# Dados extraídos de uma coleção
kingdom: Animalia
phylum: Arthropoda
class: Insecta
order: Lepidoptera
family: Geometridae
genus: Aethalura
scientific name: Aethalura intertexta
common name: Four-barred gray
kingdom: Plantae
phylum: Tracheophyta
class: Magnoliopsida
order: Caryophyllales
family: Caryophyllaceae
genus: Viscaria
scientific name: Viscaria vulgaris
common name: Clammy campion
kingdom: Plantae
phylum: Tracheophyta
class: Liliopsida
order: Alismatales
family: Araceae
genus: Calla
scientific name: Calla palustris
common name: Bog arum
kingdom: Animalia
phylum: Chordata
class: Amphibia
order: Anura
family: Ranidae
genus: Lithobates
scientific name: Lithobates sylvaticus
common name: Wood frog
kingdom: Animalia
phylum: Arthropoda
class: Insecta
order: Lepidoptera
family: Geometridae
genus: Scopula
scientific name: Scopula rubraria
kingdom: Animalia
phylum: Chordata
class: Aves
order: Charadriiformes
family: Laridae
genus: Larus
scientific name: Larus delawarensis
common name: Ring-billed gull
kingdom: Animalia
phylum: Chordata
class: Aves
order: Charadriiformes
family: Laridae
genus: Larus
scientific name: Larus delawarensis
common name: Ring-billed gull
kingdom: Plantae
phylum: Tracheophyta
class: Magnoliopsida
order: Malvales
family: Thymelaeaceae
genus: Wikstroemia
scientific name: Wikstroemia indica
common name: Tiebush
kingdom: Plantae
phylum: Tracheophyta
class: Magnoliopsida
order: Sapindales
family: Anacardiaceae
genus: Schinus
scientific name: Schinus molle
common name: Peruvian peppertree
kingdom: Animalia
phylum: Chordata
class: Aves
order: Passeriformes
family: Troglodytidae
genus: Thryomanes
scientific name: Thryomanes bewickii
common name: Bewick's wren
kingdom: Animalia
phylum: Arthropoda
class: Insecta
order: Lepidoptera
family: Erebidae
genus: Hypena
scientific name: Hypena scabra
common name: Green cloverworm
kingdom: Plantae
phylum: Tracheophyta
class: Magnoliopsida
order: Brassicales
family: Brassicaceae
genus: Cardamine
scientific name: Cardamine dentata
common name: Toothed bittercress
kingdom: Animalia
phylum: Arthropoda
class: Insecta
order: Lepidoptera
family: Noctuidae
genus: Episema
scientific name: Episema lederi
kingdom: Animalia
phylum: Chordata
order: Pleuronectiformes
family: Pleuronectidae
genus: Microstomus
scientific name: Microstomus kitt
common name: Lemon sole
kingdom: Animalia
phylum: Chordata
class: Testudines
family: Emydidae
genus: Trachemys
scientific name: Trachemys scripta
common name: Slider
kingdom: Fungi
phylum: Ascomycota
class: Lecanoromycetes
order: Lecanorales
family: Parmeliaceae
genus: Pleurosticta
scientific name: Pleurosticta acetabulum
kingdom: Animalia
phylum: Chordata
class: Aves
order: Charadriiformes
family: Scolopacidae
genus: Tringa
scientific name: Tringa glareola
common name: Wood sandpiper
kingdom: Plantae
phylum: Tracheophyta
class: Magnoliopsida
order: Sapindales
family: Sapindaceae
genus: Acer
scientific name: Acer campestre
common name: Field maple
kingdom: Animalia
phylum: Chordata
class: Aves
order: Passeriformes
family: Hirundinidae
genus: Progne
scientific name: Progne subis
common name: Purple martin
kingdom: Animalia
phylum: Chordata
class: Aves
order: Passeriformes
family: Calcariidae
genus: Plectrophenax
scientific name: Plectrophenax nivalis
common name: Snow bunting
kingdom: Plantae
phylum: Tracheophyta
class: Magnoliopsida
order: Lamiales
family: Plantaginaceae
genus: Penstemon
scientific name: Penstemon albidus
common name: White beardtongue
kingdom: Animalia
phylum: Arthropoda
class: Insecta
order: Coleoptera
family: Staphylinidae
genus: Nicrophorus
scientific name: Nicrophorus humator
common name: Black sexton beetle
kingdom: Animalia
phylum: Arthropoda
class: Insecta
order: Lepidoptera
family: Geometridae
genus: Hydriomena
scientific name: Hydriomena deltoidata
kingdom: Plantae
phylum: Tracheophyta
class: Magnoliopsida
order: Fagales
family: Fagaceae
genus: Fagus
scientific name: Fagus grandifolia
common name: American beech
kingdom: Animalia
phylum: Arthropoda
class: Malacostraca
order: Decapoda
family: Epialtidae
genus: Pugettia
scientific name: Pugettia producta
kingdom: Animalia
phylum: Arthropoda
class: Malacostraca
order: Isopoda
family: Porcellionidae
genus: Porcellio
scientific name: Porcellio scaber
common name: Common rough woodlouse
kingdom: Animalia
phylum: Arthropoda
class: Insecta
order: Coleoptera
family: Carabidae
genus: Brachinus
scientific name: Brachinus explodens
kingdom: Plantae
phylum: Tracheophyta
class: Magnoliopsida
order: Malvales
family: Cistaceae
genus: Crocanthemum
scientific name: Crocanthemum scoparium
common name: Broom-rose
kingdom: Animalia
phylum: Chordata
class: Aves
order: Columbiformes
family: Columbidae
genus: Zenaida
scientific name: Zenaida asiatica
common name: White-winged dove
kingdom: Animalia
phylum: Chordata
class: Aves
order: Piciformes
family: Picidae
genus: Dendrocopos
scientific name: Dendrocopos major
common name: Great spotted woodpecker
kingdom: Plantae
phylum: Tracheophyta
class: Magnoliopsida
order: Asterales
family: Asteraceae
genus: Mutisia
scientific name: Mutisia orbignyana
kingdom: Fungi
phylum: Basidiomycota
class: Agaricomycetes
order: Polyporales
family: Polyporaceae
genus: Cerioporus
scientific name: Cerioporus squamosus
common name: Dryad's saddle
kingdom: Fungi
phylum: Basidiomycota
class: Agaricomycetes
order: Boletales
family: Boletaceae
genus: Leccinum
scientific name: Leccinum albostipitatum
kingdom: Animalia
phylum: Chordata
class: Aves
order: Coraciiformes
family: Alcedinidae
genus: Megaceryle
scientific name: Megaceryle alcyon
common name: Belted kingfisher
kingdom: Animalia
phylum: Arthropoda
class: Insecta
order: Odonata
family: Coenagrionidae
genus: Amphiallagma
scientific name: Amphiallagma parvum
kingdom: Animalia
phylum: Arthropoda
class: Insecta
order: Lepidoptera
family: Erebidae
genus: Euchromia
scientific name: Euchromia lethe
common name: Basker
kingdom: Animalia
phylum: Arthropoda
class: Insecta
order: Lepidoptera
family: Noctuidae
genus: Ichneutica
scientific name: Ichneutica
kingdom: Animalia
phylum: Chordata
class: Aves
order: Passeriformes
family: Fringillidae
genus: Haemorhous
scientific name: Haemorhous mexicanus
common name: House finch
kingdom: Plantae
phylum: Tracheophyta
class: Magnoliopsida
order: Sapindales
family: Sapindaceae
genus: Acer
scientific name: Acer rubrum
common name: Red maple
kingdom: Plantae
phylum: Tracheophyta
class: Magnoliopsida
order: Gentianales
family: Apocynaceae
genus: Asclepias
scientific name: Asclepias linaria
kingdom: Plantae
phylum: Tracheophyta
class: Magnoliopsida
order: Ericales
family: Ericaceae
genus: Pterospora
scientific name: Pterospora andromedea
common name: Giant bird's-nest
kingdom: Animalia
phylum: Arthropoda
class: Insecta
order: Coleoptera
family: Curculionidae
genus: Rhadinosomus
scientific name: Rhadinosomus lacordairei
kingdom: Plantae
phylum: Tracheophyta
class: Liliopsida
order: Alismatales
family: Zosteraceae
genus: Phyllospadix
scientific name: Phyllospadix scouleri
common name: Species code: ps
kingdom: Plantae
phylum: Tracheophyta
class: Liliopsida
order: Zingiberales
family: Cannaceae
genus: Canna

# INSTRUÇÕES DA TAREFA
Formate todas as linhas dos registros acima como uma lista JSON de strings, com uma string para cada linha e sem as linhas em branco.

# RESPOSTA À TAREFA
[
  "kingdom: Animalia",
  "phylum: Arthropoda",
  "class: Insecta",
  "order: Lepidoptera",
  "family: Geometridae",
  "genus: Aethalura",
  "scientific name: Aethalura intertexta",
  "common name: Four-barred gray",
  "kingdom: Plantae",
  "phylum: Tracheophyta",
  "class: Magnoliopsida",
  "order: Caryophyllales",
  "family: Caryophyllaceae",
  "genus: Viscaria",
  "scientific name: Viscaria vulgaris",
  "common name: Clammy campion",
  "kingdom: Plantae",
  "phylum: Tracheophyta",
  "class: Liliopsida",
  "order: Alismatales",
  "family: Araceae",
  "genus: Calla",
  "scientific name: Calla palustris",
  "common name: Bog arum",
  "kingdom: Animalia",
  "phylum: Chordata",
  "class: Amphibia",
  "order: Anura",
  "family: Ranidae",
  "genus: Lithobates",
  "scientific name: Lithobates sylvaticus",
  "common name: Wood frog",
  "kingdom: Animalia",
  "phylum: Arthropoda",
  "class: Insecta",
  "order: Lepidoptera",
  "family: Geometridae",
  "genus: Scopula",
  "scientific name: Scopula rubraria",
  "kingdom: Animalia",
  "phylum: Chordata",
  "class: Aves",
  "order: Charadriiformes",
  "family: Laridae",
  "genus: Larus",
  "scientific name: Larus delawarensis",
  "common name: Ring-billed gull",
  "kingdom: Animalia",
  "phylum: Chordata",
  "class: Aves",
  "order: Charadriiformes",
  "family: Laridae",
  "genus: Larus",
  "scientific name: Larus delawarensis",
  "common name: Ring-billed gull",
  "kingdom: Plantae",
  "phylum: Tracheophyta",
  "class: Magnoliopsida",
  "order: Malvales",
  "family: Thymelaeaceae",
  "genus: Wikstroemia",
  "scientific name: Wikstroemia indica",
  "common name: Tiebush",
  "kingdom: Plantae",
  "phylum: Tracheophyta",
  "class: Magnoliopsida",
  "order: Sapindales",
  "family: Anacardiaceae",
  "genus: Schinus",
  "scientific name: Schinus molle",
  "common name: Peruvian peppertree",
  "kingdom: Animalia",
  "phylum: Chordata",
  "class: Aves",
  "order: Passeriformes",
  "family: Troglodytidae",
  "genus: Thryomanes",
  "scientific name: Thryomanes bewickii",
  "common name: Bewick's wren",
  "kingdom: Animalia",
  "phylum: Arthropoda",
  "class: Insecta",
  "order: Lepidoptera",
  "family: Erebidae",
  "genus: Hypena",
  "scientific name: Hypena scabra",
  "common name: Green cloverworm",
  "kingdom: Plantae",
  "phylum: Tracheophyta",
  "class: Magnoliopsida",
  "order: Brassicales",
  "family: Brassicaceae",
  "genus: Cardamine",
  "scientific name: Cardamine dentata",
  "common name: Toothed bittercress",
  "kingdom: Animalia",
  "phylum: Arthropoda",
  "class: Insecta",
  "order: Lepidoptera",
  "family: Noctuidae",
  "genus: Episema",
  "scientific name: Episema lederi",
  "kingdom: Animalia",
  "phylum: Chordata",
  "order: Pleuronectiformes",
  "family: Pleuronectidae",
  "genus: Microstomus",
  "scientific name: Microstomus kitt",
  "common name: Lemon sole",
  "kingdom: Animalia",
  "phylum: Chordata",
  "class: Testudines",
  "family: Emydidae",
  "genus: Trachemys",
  "scientific name: Trachemys scripta",
  "common name: Slider",
  "kingdom: Fungi",
  "phylum: Ascomycota",
  "class: Lecanoromycetes",
  "order: Lecanorales",
  "family: Parmeliaceae",
  "genus: Pleurosticta",
  "scientific name: Pleurosticta acetabulum",
  "kingdom: Animalia",
  "phylum: Chordata",
  "class: Aves",
  "order: Charadriiformes",
  "family: Scolopacidae",
  "genus: Tringa",
  "scientific name: Tringa glareola",
  "common name: Wood sandpiper",
  "kingdom: Plantae",
  "phylum: Tracheophyta",
  "class: Magnoliopsida",
  "order: Sapindales",
  "family: Sapindaceae",
  "genus: Acer",
  "scientific name: Acer campestre",
  "common name: Field maple",
  "kingdom: Animalia",
  "phylum: Chordata",
  "class: Aves",
  "order: Passeriformes",
  "family: Hirundinidae",
  "genus: Progne",
  "scientific name: Progne subis",
  "common name: Purple martin",
  "kingdom: Animalia",
  "phylum: Chordata",
  "class: Aves",
  "order: Passeriformes",
  "family: Calcariidae",
  "genus: Plectrophenax",
  "scientific name: Plectrophenax nivalis",
  "common name: Snow bunting",
  "kingdom: Plantae",
  "phylum: Tracheophyta",
  "class: Magnoliopsida",
  "order: Lamiales",
  "family: Plantaginaceae",
  "genus: Penstemon",
  "scientific name: Penstemon albidus",
  "common name: White beardtongue",
  "kingdom: Animalia",
  "phylum: Arthropoda",
  "class: Insecta",
  "order: Coleoptera",
  "family: Staphylinidae",
  "genus: Nicrophorus",
  "scientific name: Nicrophorus humator",
  "common name: Black sexton beetle",
  "kingdom: Animalia",
  "phylum: Arthropoda",
  "class: Insecta",
  "order: Lepidoptera",
  "family: Geometridae",
  "genus: Hydriomena",
  "scientific name: Hydriomena deltoidata",
  "kingdom: Plantae",
  "phylum: Tracheophyta",
  "class: Magnoliopsida",
  "order: Fagales",
  "family: Fagaceae",
  "genus: Fagus",
  "scientific name: Fagus grandifolia",
  "common name: American beech",
  "kingdom: Animalia",
  "phylum: Arthropoda",
  "class: Malacostraca",
  "order: Decapoda",
  "family: Epialtidae",
  "genus: Pugettia",
  "scientific name: Pugettia producta",
  "kingdom: Animalia",
  "phylum: Arthropoda",
  "class: Malacostraca",
  "order: Isopoda",
  "family: Porcellionidae",
  "genus: Porcellio",
  "scientific name: Porcellio scaber",
  "common name: Common rough woodlouse",
  "kingdom: Animalia",
  "phylum: Arthropoda",
  "class: Insecta",
  "order: Coleoptera",
  "family: Carabidae",
  "genus: Brachinus",
  "scientific name: Brachinus explodens",
  "kingdom: Plantae",
  "phylum: Tracheophyta",
  "class: Magnoliopsida",
  "order: Malvales",
  "family: Cistaceae",
  "genus: Crocanthemum",
  "scientific name: Crocanthemum scoparium",
  "common name: Broom-rose",
  "kingdom: Animalia",
  "phylum: Chordata",
  "class: Aves",
  "order: Columbiformes",
  "family: Columbidae",
  "genus: Zenaida",
  "scientific name: Zenaida asiatica",
  "common name: White-winged dove",
  "kingdom: Animalia",
  "phylum: Chordata",
  "class: Aves",
  "order: Piciformes",
  "family: Picidae",
  "genus: Dendrocopos",
  "scientific name: Dendrocopos major",
  "common name: Great spotted woodpecker",
  "kingdom: Plantae",
  "phylum: Tracheophyta",
  "class: Magnoliopsida",
  "order: Asterales",
  "family: Asteraceae",
  "genus: Mutisia",
  "scientific name: Mutisia orbignyana",
  "kingdom: Fungi",
  "phylum: Basidiomycota",
  "class: Agaricomycetes",
  "order: Polyporales",
  "family: Polyporaceae",
  "genus: Cerioporus",
  "scientific name: Cerioporus squamosus",
  "common name: Dryad's saddle",
  "kingdom: Fungi",
  "phylum: Basidiomycota",
  "class: Agaricomycetes",
  "order: Boletales",
  "family: Boletaceae",
  "genus: Leccinum",
  "scientific name: Leccinum albostipitatum",
  "kingdom: Animalia",
  "phylum: Chordata",
  "class: Aves",
  "order: Coraciiformes",
  "family: Alcedinidae",
  "genus: Megaceryle",
  "scientific name: Megaceryle alcyon",
  "common name: Belted kingfisher",
  "kingdom: Animalia",
  "phylum: Arthropoda",
  "class: Insecta",
  "order: Odonata",
  "family: Coenagrionidae",
  "genus: Amphiallagma",
  "scientific name: Amphiallagma parvum",
  "kingdom: Animalia",
  "phylum: Arthropoda",
  "class: Insecta",
  "order: Lepidoptera",
  "family: Erebidae",
  "genus: Euchromia",
  "scientific name: Euchromia lethe",
  "common name: Basker",
  "kingdom: Animalia",
  "phylum: Arthropoda",
  "class: Insecta",
  "order: Lepidoptera",
  "family: Noctuidae",
  "genus: Ichneutica",
  "scientific name: Ichneutica",
  "kingdom: Animalia",
  "phylum: Chordata",
  "class: Aves",
  "order: Passeriformes",
  "family: Fringillidae",
  "genus: Haemorhous",
  "scientific name: Haemorhous mexicanus",
  "common name: House finch",
  "kingdom: Plantae",
  "phylum: Tracheophyta",
  "class: Magnoliopsida",
  "order: Sapindales",
  "family: Sapindaceae",
  "genus: Acer",
  "scientific name: Acer rubrum",
  "common name: Red maple",
  "kingdom: Plantae",
  "phylum: Tracheophyta",
  "class: Magnoliopsida",
  "order: Gentianales",
  "family: Apocynaceae",
  "genus: Asclepias",
  "scientific name: Asclepias linaria",
  "kingdom: Plantae",
  "phylum: Tracheophyta",
  "class: Magnoliopsida",
  "order: Ericales",
  "family: Ericaceae",
  "genus: Pterospora",
  "scientific name: Pterospora andromedea",
  "common name: Giant bird's-nest",
  "kingdom: Animalia",
  "phylum: Arthropoda",
  "class: Insecta",
  "order: Coleoptera",
  "family: Curculionidae",
  "genus: Rhadinosomus",
  "scientific name: Rhadinosomus lacordairei",
  "kingdom: Plantae",
  "phylum: Tracheophyta",
  "class: Liliopsida",
  "order: Alismatales",
  "family: Zosteraceae",
  "genus: Phyllospadix",
  "scientific name: Phyllospadix scouleri",
  "common name: Species code: ps",
  "kingdom: Plantae",
  "phylum: Tracheophyta",
  "class: Liliopsida",
  "order: Zingiberales",
  "family: Cannaceae",
  "genus: Canna"
]